Tuesday, December 16, 2008

Trollied Tuesday: drink - the agent of progress

If you are planning a trip to Indonesia, it might be time to reconsider. According to the BBC the country is being afflicted by serious shortages of booze.

On the shiny tables of the capital's five star hotels, little cards have appeared next to the silver dishes of peanuts, delicately warning guests of an embarrassing lack of alcohol.

Menus at some of the best-known cocktail bars on the tourist island of Bali have shrunk to a single page. And the country's top Japanese restaurants are reported to have run out of sake.

Indonesia is facing a nationwide alcohol shortage. As the bar manager of one international hotel put it: "We'll be dry by the weekend."

It seems there is something of a culture war going on here, albeit under the guise of a crackdown on the black market. "Government officials admit they want to discourage consumption; that they are worried about Indonesians drinking more; that it needs strict regulation." It's the dream of our own domestic "puritans"; but the context is considerably more baleful in Indonesia as it is being driven by genuine religious extremism.

I should stress that I do not regard drink itself as the sole mark of civilisation (unless you mean in the historic sense of stopping hunter gathering to spend time brewing and wine making); I do not think not drinking is itself barbaric and most especially do not think that Muslims who choose not to drink are backward and uncivilised.

However, my caveats do not apply to those with strong religious views who seek to impose them on others. In this instance foreign visitors to Indonesia, bars in Bali (a primarily Hindu island) and businesses may suffer if the zealots have their way. But the BBC piece focuses on one Indonesian Muslim woman, Miranti, as the symbolic heart of the struggle.

She is 34, single, an architect.

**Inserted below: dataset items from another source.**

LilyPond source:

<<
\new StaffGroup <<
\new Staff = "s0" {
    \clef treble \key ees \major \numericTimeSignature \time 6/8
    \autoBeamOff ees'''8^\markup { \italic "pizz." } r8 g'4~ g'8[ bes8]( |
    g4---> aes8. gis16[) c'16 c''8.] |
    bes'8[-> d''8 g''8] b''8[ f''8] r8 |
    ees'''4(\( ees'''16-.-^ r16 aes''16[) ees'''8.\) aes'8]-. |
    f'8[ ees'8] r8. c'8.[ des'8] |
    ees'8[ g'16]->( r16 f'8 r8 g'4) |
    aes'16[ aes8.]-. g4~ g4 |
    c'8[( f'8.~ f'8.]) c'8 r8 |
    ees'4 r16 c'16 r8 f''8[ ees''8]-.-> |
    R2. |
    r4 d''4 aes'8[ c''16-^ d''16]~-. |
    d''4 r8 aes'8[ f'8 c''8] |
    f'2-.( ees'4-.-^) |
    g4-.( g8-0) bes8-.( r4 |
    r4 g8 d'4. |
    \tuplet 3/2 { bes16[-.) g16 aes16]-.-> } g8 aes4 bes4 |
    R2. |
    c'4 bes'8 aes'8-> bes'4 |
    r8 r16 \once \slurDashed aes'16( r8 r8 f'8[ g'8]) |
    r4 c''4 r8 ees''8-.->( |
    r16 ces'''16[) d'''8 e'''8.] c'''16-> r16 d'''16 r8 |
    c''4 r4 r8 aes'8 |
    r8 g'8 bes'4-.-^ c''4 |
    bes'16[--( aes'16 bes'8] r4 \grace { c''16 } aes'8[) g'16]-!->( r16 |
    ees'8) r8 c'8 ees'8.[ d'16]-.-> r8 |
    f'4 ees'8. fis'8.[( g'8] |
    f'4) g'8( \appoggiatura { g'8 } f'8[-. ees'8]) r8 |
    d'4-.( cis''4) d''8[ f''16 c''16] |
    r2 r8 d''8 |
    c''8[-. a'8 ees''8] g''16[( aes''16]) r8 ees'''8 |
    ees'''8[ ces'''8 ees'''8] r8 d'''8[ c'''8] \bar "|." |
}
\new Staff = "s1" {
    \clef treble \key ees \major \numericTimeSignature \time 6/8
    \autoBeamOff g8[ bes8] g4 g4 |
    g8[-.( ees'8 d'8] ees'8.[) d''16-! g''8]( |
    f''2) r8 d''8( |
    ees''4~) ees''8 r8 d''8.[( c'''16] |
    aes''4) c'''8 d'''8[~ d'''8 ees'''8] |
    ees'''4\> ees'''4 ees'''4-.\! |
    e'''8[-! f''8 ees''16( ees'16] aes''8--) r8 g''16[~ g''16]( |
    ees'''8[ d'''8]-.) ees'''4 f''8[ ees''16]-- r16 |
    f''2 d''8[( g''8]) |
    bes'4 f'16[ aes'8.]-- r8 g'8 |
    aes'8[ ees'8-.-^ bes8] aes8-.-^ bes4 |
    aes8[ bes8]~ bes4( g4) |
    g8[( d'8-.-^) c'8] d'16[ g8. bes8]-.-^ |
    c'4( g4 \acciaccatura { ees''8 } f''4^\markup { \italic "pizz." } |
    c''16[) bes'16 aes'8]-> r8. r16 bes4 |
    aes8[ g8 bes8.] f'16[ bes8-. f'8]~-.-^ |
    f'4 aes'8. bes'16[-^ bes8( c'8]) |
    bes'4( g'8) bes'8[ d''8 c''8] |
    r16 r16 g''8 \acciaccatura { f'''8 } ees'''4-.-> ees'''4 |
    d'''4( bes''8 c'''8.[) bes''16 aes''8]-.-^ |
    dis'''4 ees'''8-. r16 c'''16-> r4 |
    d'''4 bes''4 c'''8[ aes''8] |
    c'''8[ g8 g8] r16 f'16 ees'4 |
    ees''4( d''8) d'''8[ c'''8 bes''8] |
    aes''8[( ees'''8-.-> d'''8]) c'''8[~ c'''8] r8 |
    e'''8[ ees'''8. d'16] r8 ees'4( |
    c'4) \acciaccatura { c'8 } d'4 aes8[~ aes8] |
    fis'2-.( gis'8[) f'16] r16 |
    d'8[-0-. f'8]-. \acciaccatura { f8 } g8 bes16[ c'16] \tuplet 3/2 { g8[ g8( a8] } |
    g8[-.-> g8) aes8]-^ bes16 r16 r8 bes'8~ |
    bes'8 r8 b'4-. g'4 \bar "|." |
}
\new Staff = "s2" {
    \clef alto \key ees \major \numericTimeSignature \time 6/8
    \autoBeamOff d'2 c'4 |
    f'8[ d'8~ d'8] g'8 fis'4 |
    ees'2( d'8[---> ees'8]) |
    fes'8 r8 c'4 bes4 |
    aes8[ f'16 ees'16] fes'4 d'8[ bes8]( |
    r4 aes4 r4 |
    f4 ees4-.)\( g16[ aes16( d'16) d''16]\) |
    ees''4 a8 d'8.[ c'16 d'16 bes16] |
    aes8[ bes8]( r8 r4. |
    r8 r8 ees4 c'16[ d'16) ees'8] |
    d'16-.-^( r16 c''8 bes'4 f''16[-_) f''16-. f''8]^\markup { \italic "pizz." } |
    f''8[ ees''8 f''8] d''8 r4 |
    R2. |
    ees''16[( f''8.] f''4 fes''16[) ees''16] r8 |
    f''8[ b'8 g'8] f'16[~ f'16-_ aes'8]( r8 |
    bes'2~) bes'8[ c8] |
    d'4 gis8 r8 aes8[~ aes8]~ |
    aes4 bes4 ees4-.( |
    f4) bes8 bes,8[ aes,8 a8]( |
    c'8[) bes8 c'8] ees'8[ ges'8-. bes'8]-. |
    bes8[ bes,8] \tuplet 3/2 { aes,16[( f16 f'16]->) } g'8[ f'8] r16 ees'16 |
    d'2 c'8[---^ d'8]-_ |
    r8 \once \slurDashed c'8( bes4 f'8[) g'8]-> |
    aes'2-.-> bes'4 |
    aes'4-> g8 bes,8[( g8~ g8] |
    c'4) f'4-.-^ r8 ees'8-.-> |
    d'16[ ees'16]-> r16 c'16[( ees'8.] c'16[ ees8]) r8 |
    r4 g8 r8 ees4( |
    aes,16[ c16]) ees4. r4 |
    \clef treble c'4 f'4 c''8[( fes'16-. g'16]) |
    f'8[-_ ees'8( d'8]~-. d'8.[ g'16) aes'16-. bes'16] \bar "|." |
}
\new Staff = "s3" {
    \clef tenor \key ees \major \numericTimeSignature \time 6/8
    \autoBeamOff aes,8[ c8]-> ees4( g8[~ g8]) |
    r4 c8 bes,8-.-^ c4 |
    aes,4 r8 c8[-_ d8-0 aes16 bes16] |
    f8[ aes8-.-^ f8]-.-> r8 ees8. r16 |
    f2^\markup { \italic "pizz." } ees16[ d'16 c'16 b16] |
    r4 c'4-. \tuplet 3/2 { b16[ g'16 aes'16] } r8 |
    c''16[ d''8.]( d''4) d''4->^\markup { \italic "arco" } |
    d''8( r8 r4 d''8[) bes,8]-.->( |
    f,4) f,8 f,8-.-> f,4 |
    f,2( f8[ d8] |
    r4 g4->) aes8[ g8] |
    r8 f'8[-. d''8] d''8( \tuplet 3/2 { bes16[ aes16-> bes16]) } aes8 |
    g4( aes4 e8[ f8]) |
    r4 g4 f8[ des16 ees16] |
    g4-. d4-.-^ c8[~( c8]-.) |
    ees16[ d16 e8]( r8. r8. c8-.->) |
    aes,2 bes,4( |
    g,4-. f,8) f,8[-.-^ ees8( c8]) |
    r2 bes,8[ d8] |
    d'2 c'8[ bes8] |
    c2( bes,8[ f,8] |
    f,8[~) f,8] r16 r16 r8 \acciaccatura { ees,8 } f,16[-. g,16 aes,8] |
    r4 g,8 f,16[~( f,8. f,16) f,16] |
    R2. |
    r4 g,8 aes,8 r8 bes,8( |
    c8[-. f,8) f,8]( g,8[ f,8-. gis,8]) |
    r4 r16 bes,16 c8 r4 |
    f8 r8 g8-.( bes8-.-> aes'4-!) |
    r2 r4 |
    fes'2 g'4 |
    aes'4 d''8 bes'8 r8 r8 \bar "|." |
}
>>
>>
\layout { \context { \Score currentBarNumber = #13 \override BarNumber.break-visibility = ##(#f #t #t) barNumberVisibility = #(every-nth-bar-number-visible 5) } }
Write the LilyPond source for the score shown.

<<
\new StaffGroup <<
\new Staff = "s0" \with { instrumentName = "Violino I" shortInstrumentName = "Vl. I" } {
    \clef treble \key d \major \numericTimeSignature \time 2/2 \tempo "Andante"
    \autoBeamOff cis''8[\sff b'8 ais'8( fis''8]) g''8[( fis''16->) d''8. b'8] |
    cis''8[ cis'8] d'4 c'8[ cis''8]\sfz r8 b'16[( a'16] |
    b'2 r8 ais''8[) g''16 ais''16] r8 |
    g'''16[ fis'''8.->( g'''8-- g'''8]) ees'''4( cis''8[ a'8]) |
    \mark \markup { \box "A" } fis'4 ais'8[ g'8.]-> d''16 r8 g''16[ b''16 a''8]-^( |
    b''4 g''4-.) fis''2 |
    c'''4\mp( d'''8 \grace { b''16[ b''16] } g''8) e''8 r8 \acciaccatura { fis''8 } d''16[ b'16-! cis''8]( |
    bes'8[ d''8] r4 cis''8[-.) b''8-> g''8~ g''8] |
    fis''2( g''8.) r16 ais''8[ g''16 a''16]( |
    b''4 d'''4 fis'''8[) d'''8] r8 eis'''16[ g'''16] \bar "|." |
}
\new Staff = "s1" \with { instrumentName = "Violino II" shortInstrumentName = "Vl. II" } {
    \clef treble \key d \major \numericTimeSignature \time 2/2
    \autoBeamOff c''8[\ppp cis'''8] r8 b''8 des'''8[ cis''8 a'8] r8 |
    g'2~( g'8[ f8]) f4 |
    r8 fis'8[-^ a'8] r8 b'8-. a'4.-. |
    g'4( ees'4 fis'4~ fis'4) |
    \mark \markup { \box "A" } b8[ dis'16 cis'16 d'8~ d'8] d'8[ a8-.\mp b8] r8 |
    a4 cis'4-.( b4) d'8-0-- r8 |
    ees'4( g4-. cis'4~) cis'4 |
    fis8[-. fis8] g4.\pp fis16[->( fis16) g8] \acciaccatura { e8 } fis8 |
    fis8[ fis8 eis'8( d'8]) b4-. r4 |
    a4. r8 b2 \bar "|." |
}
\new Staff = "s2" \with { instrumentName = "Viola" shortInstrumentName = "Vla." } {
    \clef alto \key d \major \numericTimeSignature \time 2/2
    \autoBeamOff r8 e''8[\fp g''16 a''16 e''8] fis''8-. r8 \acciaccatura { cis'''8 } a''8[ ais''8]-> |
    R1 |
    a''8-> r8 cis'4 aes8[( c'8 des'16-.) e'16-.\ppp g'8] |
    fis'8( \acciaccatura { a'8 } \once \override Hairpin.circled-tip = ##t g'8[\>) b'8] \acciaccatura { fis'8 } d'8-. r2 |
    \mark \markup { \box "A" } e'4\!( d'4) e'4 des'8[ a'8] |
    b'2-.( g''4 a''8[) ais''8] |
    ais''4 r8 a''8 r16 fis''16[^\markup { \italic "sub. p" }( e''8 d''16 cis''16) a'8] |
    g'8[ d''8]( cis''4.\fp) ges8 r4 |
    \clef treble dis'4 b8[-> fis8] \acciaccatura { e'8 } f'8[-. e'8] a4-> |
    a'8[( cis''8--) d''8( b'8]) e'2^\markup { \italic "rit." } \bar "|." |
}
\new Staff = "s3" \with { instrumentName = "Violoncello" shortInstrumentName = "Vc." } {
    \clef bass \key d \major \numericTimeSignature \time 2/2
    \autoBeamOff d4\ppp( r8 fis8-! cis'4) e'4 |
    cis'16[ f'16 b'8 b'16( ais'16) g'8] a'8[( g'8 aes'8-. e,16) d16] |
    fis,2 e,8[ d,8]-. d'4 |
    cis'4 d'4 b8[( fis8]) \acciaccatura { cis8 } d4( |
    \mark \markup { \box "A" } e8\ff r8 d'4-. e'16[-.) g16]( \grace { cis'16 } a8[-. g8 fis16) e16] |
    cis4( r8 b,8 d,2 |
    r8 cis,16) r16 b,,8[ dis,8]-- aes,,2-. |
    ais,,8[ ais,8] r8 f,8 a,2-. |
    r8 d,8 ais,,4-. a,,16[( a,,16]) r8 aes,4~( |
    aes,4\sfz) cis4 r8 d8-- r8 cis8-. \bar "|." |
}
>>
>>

Like her friends, she knows how to run a business, deal with jet-lag, and how to mix a margarita.

What she does not know is that she is at the heart of a battle being fought here in Jakarta - over alcohol.

Does it seem such an outrageous leap in logic to suggest that a large number of people who object to the consumption of alcohol in Indonesia also object to the existence of educated women, who run their own businesses and remaining unmarried and childless into their thirties? I suspect not and get the strong sense here that allowing the fundamentalists a victory in this little cultural battle will set up more profound conflicts in years to come. Should the more open-minded, urbane variety of Islam, one that permits Miranti and her friends to continue doing what they're doing, win out, it will be better all round.

Personally the only thing I can see to object to about Miranti and her friends is their fondness for chocolate martinis (what an abomination) and the overly close embrace of the glossy, aspirational TV shows about incredibly annoying American women lifestyle. The point is that my trivial objections should carry no more weight than those of the average religious fundamentalist.

Incidentally, if you were planning a trip to Indonesia and this piece has put you off, then you might want to visit southern Sudan instead. They're opening a brewery there; needless to say it is a symbol of freedom from an especially vicious fundamentalist regime.